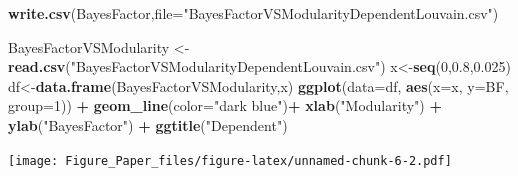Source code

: \documentclass[]{article}
\newenvironment{Shaded}{\begin{snugshade}}{\end{snugshade}}
\newcommand{\KeywordTok}[1]{\textcolor[rgb]{0.13,0.29,0.53}{\textbf{#1}}}
\newcommand{\DataTypeTok}[1]{\textcolor[rgb]{0.13,0.29,0.53}{#1}}
\newcommand{\DecValTok}[1]{\textcolor[rgb]{0.00,0.00,0.81}{#1}}
\newcommand{\FloatTok}[1]{\textcolor[rgb]{0.00,0.00,0.81}{#1}}
\newcommand{\StringTok}[1]{\textcolor[rgb]{0.31,0.60,0.02}{#1}}
\newcommand{\OperatorTok}[1]{\textcolor[rgb]{0.81,0.36,0.00}{\textbf{#1}}}
\newcommand{\NormalTok}[1]{#1}
\begin{document}
\begin{Shaded}
\begin{Highlighting}[]
\KeywordTok{write.csv}\NormalTok{(BayesFactor,}\DataTypeTok{file=}\StringTok{"BayesFactorVSModularityDependentLouvain.csv"}\NormalTok{)}

\NormalTok{BayesFactorVSModularity <-}\StringTok{ }\KeywordTok{read.csv}\NormalTok{(}\StringTok{"BayesFactorVSModularityDependentLouvain.csv"}\NormalTok{)}
\NormalTok{x<-}\KeywordTok{seq}\NormalTok{(}\DecValTok{0}\NormalTok{,}\FloatTok{0.8}\NormalTok{,}\FloatTok{0.025}\NormalTok{)}
\NormalTok{df<-}\KeywordTok{data.frame}\NormalTok{(BayesFactorVSModularity,x)}
\KeywordTok{ggplot}\NormalTok{(}\DataTypeTok{data=}\NormalTok{df, }\KeywordTok{aes}\NormalTok{(}\DataTypeTok{x=}\NormalTok{x, }\DataTypeTok{y=}\NormalTok{BF, }\DataTypeTok{group=}\DecValTok{1}\NormalTok{)) }\OperatorTok{+}
\StringTok{    }\KeywordTok{geom_line}\NormalTok{(}\DataTypeTok{color=}\StringTok{"dark blue"}\NormalTok{)}\OperatorTok{+}
\StringTok{    }\KeywordTok{xlab}\NormalTok{(}\StringTok{"Modularity"}\NormalTok{) }\OperatorTok{+}
\StringTok{    }\KeywordTok{ylab}\NormalTok{(}\StringTok{"BayesFactor"}\NormalTok{) }\OperatorTok{+}
\StringTok{    }\KeywordTok{ggtitle}\NormalTok{(}\StringTok{"Dependent"}\NormalTok{)}
\end{Highlighting}
\end{Shaded}

\texttt{[image: Figure\_Paper\_files/figure-latex/unnamed-chunk-6-2.pdf]}
\end{document}
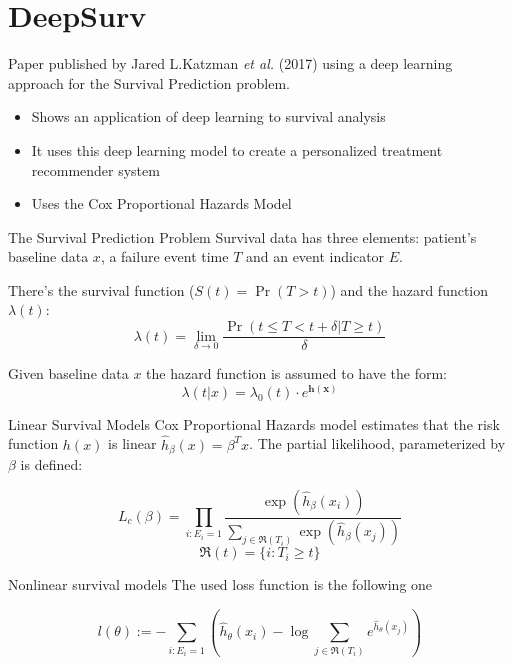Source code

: \section{DeepSurv}

\begin{frame}{\insertsec}
    Paper published by Jared L.Katzman \emph{et al.} (2017) using a deep learning approach for
    the Survival Prediction problem.
    
    \begin{itemize}
        \item Shows an application of deep learning to survival analysis
        \item It uses this deep learning model to create a personalized treatment 
        recommender system
        \item Uses the Cox Proportional Hazards Model
    \end{itemize}
    
\end{frame}

\begin{frame}{The Survival Prediction Problem}
    Survival data has three elements: patient's baseline data \( x \), a failure event 
    time \( T \) and an event indicator \( E \).
    
    There's the survival function (\( S(t) = \Pr(T > t) \)) and the hazard function
    \( \lambda(t) \):
    \[
        \lambda(t) = \lim_{\delta \rightarrow 0} 
        \frac{\Pr(t \le T < t + \delta | T \ge t)}{\delta} 
    \]

    Given baseline data \( x \) the hazard function is assumed to have the form:
    \[
        \lambda(t | x) = \lambda_0 (t) \cdot e^{\bm{h(x)}}
    \]
\end{frame}

\begin{frame}{Linear Survival Models}
Cox Proportional Hazards model estimates that the risk function \( h(x) \) is linear 
\( \hat{h}_{\beta}(x) = \beta^T x \). The partial likelihood, parameterized by \( \beta \) is 
defined:

\[
    L_c (\beta) = \prod_{i:E_i = 1} \frac{\exp(\hat{h}_{\beta}(x_i))}
    {\sum_{j \in \mathfrak{R}(T_i)} \exp(\hat{h}_{\beta}(x_j))}
\]
\[
    \mathfrak{R}(t) = \{i: T_i \ge t\}
\]
    
\end{frame}

\begin{frame}{Nonlinear survival models}
The used loss function is the following one
    
\[
    l(\theta) := -\sum_{i:E_i = 1} \left(
    \hat{h}_{\theta}(x_i) - \log \sum_{j \in \mathfrak{R}(T_i)} e^{\hat{h}_{\theta} (x_j)}
    \right)
\]
\end{frame}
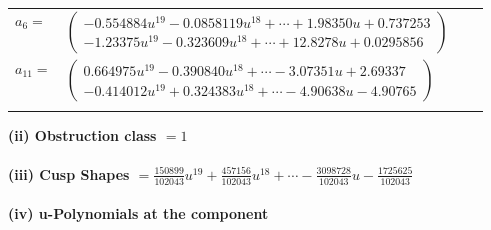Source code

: \documentclass[1p]{elsarticle_modified}
\theoremstyle{definition}
\begin{document}
\begin{tabular}{m{7pt} m{180pt} m{7pt} m{180pt} }
\flushright $a_{6}=$&$\begin{pmatrix}-0.554884 u^{19}-0.0858119 u^{18}+\cdots+1.98350 u+0.737253\\-1.23375 u^{19}-0.323609 u^{18}+\cdots+12.8278 u+0.0295856\end{pmatrix}$ \\
\flushright $a_{11}=$&$\begin{pmatrix}0.664975 u^{19}-0.390840 u^{18}+\cdots-3.07351 u+2.69337\\-0.414012 u^{19}+0.324383 u^{18}+\cdots-4.90638 u-4.90765\end{pmatrix}$\\&\end{tabular}
\flushleft \textbf{(ii) Obstruction class $= 1$}\\~\\
\flushleft \textbf{(iii) Cusp Shapes $= \frac{150899}{102043} u^{19}+\frac{457156}{102043} u^{18}+\cdots-\frac{3098728}{102043} u-\frac{1725625}{102043}$}\\~\\
\newpage\renewcommand{\arraystretch}{1}
\flushleft \textbf{(iv) u-Polynomials at the component}\newline \\
\end{document}
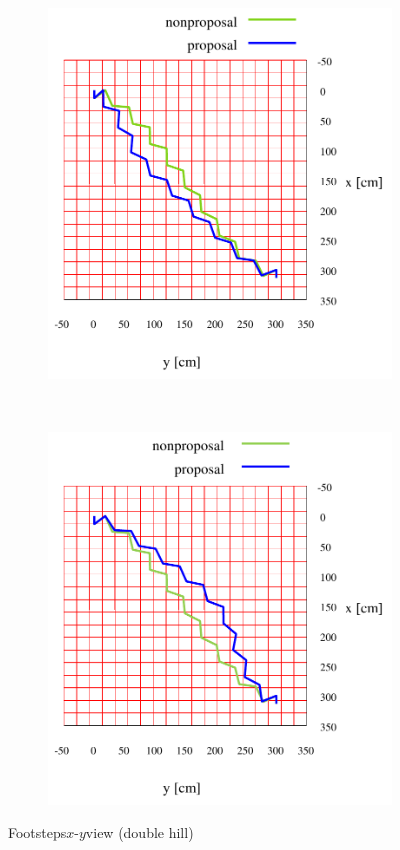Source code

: \documentclass[autodetect-engine,dvipdfmx-if-dvi,ja=standard,a4j,jbase=11pt,magstyle=nomag*]{bxjsreport}
\begin{document}
\begin{figure}[pt]%
    \centering%
    \begin{subfigure}[c]{\linewidth}
        \centering%
        \includegraphics[width=0.55\linewidth, clip]{./figure/sim_hrp2_hill2_100_0_xy.pdf}%
        \label{fig:sim_hrp2_hill2_100_0_xy}%
    \end{subfigure}\\ %
    \begin{subfigure}[c]{\linewidth}
        \centering%
        \includegraphics[width=0.55\linewidth, clip]{./figure/sim_hrp2_hill2_100_2_xy.pdf}%
        \label{fig:sim_hrp2_hill2_100_2_xy}%
    \end{subfigure}%
    \caption{Footsteps$x$-$y$view (double hill)}%
    \label{fig:sim_hrp2_hill2_xy}%
\end{figure}
\end{document}
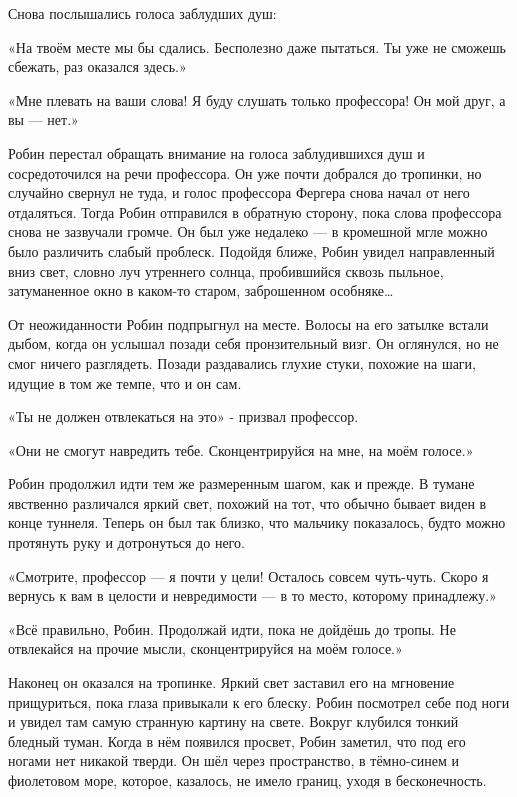 \documentclass[a4paper,12pt]{book}
\begin{document}
\par
Снова послышались голоса заблудших душ:
\par
«На твоём месте мы бы сдались. Бесполезно даже пытаться. Ты уже не сможешь сбежать, раз оказался здесь.»
\par
«Мне плевать на ваши слова! Я буду слушать только профессора! Он мой друг, а вы — нет.»\\
\par
Робин перестал обращать внимание на голоса заблудившихся душ и сосредоточился на речи профессора. Он уже почти добрался до тропинки, но случайно свернул не туда, и голос профессора Фергера снова начал от него отдаляться. Тогда Робин отправился в обратную сторону, пока слова профессора снова не зазвучали громче. Он был уже недалеко — в кромешной мгле можно было различить слабый проблеск. Подойдя ближе, Робин увидел направленный вниз свет, словно луч утреннего солнца, пробившийся сквозь пыльное, затуманенное окно в каком-то старом, заброшенном особняке…
\par
От неожиданности Робин подпрыгнул на месте. Волосы на его затылке встали дыбом, когда он услышал позади себя пронзительный визг. Он оглянулся, но не смог ничего разглядеть. Позади раздавались глухие стуки, похожие на шаги, идущие в том же темпе, что и он сам.
\par
«Ты не должен отвлекаться на это» - призвал профессор.
\par
«Они не смогут навредить тебе. Сконцентрируйся на мне, на моём голосе.»
\par
Робин продолжил идти тем же размеренным шагом, как и прежде. В тумане явственно различался яркий свет, похожий на тот, что обычно бывает виден в конце туннеля. Теперь он был так близко, что мальчику показалось, будто можно протянуть руку и дотронуться до него.
\par
«Смотрите, профессор — я почти у цели! Осталось совсем чуть-чуть. Скоро я вернусь к вам в целости и невредимости — в то место, которому принадлежу.»
\par
«Всё правильно, Робин. Продолжай идти, пока не дойдёшь до тропы. Не отвлекайся на прочие мысли, сконцентрируйся на моём голосе.»\\
\par
Наконец он оказался на тропинке. Яркий свет заставил его на мгновение прищуриться, пока глаза привыкали к его блеску. Робин посмотрел себе под ноги и увидел там самую странную картину на свете. Вокруг клубился тонкий бледный туман. Когда в нём появился просвет, Робин заметил, что под его ногами нет никакой тверди. Он шёл через пространство, в тёмно-синем и фиолетовом море, которое, казалось, не имело границ, уходя в бесконечность.
\end{document}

Exercise prompt: Scan the lines above for "слова", then copy every one that has it.

Answer for this exercise:
«Мне плевать на ваши слова! Я буду слушать только профессора! Он мой друг, а вы — нет.»\\
Робин перестал обращать внимание на голоса заблудившихся душ и сосредоточился на речи профессора. Он уже почти добрался до тропинки, но случайно свернул не туда, и голос профессора Фергера снова начал от него отдаляться. Тогда Робин отправился в обратную сторону, пока слова профессора снова не зазвучали громче. Он был уже недалеко — в кромешной мгле можно было различить слабый проблеск. Подойдя ближе, Робин увидел направленный вниз свет, словно луч утреннего солнца, пробившийся сквозь пыльное, затуманенное окно в каком-то старом, заброшенном особняке…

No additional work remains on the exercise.